**Actions to take**
a – Copy the passage from the forum thread about bringing your own shirts to a screen printer word for word. Begin at the words "Some will allow" and stop after "for, some won't.".
b – Write what comes next in the forum thread about supplying your own shirts to a screen printer, starting after its final line.

**Page excerpt**
────────────────
# Do I buy shirts then take them to a screener?



## sandkid1 (Aug 18, 2007)

I'm looking to have shirts printed. Is it wise to buy shirts wholesale and then take 

them to a screen shop? Do they allow this? If not,will they order and print exactly 

what shirts I need? How does this all work? Thank you o'helpful-ones! SK1


----------



## Rodney (Nov 3, 2004)

Some will allow you to bring in t-shirts and some won't.

Some will mark up their printing prices if you bring in your own shirts (since you cut into their profits by bringing your own garment), some won't.

Some will print on whatever shirts you ask for, some won't.

You just have to shop around to find the printer that meets all your needs


----------



## sandkid1 (Aug 18, 2007)

Thanks again Rodney for spreading the knowledge-SK1


----------



## Cousty (Jun 19, 2007)

Most printers will offer contract services where you provide artwork and t-shirts, and the printers will give you a discount on printing. You should set up the administrative end of the deal, then you can ship from your suppliers directly to your printers and it will save you a trip. Contracts with printers can be very very valuable.


----------



## tim3560 (Jan 7, 2007)
────────────────
**Supplied data**
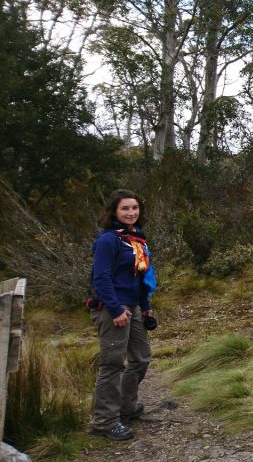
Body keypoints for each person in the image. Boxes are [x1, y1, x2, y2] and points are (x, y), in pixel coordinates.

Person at [87, 189, 156, 441]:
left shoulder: (134, 238)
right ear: (114, 211)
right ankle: (104, 422)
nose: (131, 213)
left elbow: (138, 276)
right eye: (125, 208)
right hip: (112, 308)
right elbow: (101, 278)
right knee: (113, 365)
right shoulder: (108, 239)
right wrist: (116, 309)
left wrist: (145, 305)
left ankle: (126, 408)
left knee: (140, 359)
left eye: (135, 208)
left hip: (134, 306)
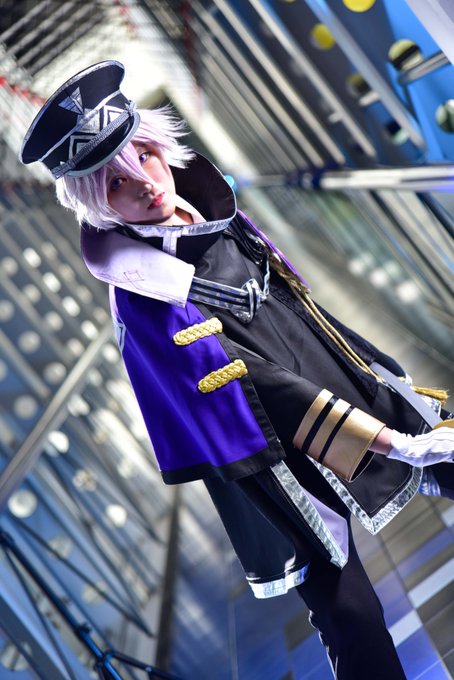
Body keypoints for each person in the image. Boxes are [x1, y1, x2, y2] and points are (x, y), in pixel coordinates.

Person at [20, 61, 454, 680]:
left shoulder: (213, 212)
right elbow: (253, 388)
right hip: (269, 449)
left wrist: (380, 379)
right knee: (348, 612)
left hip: (337, 389)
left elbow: (302, 315)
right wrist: (392, 442)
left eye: (144, 155)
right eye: (115, 183)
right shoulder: (143, 298)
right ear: (96, 206)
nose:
────────────────
**Replies**
a –
Some will allow you to bring in t-shirts and some won't.

Some will mark up their printing prices if you bring in your own shirts (since you cut into their profits by bringing your own garment), some won't.

Some will print on whatever shirts you ask for, some won't.

b –
Cousty said:


> Most printers will offer contract services where you provide artwork and t-shirts, and the printers will give you a discount on printing. You should set up the administrative end of the deal, then you can ship from your suppliers directly to your printers and it will save you a trip. Contracts with printers can be very very valuable.


If you are planning to sell screenprinting services you should definitely save money by finding a good printer and buying your own shirts. If you just want them for yourself, you probably won't save anything by buying them yourself. I called my competition to price something and the quote was $7.00 each for shirts and printing. When I asked about bringing in the shirts myself, the cost for printing was $6. Needless to say, you can't find a good colored t-shirt for a dollar so I wouldn't have saved at all.


----------



## sandkid1 (Aug 18, 2007)

Thank you all for the help lowering my bottomline!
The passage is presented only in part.